TASK DETAILS = Search the entries below for the word "Profile" and copy each line that has it.

*** Opening MATERIAL PROVIDED ***

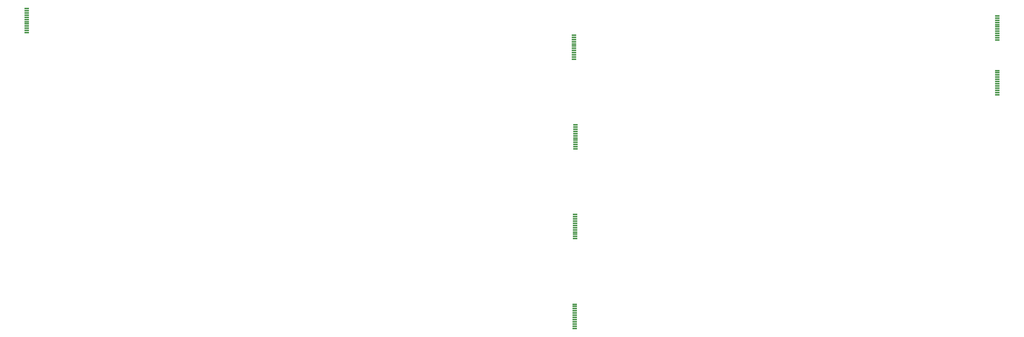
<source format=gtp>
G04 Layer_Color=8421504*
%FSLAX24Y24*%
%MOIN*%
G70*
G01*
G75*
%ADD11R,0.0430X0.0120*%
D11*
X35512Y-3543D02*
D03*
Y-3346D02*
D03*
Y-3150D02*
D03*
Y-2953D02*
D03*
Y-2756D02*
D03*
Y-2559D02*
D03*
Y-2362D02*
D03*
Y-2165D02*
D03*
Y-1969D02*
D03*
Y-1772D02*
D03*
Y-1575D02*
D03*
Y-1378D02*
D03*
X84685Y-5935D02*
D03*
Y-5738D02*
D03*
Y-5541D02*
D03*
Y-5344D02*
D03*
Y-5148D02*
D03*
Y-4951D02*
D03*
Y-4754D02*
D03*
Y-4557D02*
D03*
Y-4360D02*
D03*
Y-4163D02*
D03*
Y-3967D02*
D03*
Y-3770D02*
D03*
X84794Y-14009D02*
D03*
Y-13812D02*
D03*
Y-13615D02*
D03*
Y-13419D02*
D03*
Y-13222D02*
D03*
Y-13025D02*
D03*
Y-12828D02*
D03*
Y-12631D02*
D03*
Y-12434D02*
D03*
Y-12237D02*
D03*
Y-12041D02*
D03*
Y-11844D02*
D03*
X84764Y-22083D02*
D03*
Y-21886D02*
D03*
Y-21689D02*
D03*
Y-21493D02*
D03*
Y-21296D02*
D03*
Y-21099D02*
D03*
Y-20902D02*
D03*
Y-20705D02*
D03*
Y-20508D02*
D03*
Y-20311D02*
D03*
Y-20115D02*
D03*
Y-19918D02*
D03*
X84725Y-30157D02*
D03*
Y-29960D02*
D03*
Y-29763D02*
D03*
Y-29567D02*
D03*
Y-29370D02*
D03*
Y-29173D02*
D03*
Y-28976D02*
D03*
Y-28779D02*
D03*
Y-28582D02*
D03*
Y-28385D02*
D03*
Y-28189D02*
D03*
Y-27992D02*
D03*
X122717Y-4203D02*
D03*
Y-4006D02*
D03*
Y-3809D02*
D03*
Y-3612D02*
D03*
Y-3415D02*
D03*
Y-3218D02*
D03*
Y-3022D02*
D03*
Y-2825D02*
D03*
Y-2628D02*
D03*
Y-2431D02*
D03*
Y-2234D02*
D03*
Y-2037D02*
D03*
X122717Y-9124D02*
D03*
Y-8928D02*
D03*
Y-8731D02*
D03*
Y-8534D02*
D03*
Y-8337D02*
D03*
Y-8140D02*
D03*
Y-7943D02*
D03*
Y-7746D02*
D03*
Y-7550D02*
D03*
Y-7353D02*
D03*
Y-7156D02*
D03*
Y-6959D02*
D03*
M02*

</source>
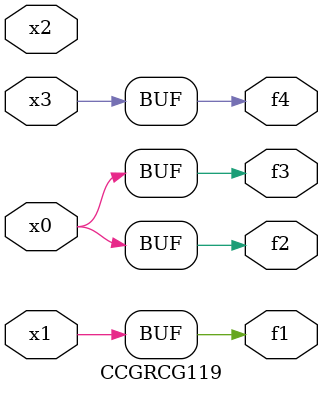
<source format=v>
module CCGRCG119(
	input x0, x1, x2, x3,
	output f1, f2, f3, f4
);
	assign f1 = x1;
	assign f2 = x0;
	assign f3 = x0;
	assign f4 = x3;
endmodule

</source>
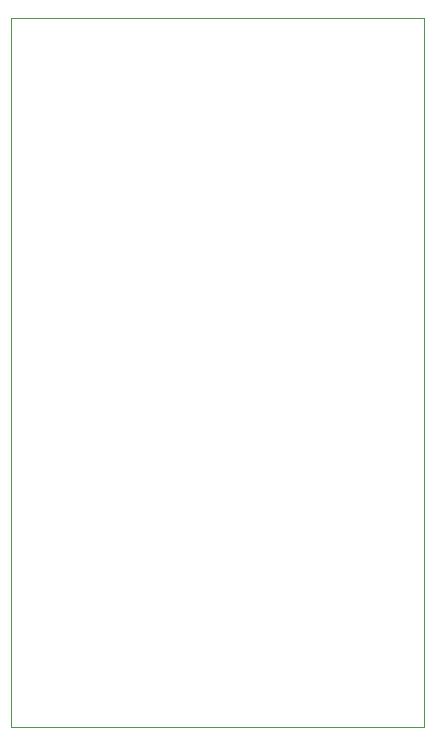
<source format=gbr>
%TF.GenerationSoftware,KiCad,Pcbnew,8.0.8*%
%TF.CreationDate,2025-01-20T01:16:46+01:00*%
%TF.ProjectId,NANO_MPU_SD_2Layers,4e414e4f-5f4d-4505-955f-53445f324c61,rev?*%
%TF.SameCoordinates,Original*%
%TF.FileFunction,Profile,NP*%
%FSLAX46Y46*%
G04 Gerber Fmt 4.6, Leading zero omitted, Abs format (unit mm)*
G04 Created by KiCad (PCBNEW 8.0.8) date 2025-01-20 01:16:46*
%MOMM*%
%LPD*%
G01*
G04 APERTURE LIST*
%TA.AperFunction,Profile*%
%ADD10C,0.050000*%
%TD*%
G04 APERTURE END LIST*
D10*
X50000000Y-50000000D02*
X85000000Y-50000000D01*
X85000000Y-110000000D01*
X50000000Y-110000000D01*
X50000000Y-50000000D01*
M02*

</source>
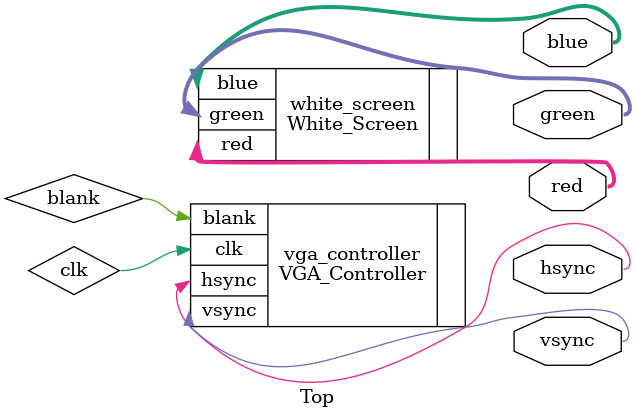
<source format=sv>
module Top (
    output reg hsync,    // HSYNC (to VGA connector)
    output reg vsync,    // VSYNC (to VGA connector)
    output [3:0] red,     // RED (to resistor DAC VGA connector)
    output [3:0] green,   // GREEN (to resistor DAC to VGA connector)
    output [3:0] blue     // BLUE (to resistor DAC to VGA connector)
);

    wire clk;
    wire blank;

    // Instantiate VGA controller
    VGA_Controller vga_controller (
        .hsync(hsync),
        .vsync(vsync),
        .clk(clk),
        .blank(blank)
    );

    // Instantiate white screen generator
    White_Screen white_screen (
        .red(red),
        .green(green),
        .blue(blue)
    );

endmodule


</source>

*** Closing MATERIAL PROVIDED ***
*** Opening MATERIAL PROVIDED ***

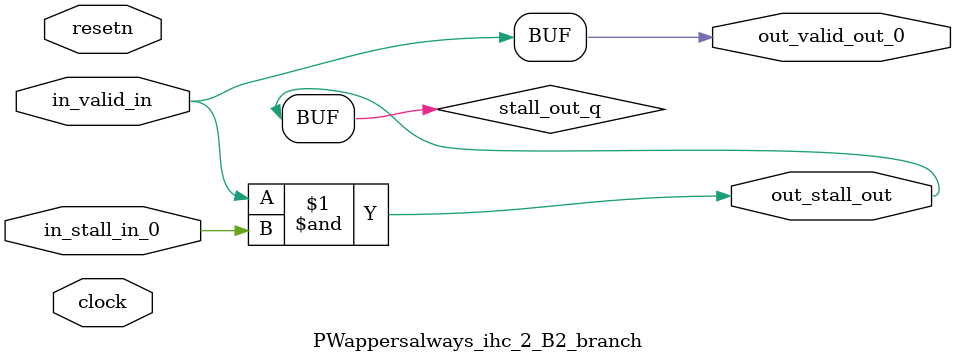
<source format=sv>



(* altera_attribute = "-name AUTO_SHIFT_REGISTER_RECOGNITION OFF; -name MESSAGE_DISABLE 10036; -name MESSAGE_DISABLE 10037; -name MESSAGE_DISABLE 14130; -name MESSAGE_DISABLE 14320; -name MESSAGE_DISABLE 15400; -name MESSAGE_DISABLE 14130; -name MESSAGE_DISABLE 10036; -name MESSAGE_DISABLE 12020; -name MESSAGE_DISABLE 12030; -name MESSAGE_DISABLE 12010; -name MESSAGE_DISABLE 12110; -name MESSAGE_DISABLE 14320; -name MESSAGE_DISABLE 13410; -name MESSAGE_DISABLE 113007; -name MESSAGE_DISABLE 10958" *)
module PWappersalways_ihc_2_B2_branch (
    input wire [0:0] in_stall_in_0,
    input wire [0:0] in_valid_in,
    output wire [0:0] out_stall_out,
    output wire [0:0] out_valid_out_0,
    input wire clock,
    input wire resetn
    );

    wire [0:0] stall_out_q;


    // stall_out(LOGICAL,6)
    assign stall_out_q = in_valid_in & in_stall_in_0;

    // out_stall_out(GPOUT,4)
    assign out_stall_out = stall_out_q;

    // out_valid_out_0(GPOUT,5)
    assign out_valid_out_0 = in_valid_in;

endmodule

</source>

*** Closing MATERIAL PROVIDED ***

SOLUTION FOR THIS TASK =
%TF.FileFunction,Profile,NP*%
%TA.AperFunction,Profile*%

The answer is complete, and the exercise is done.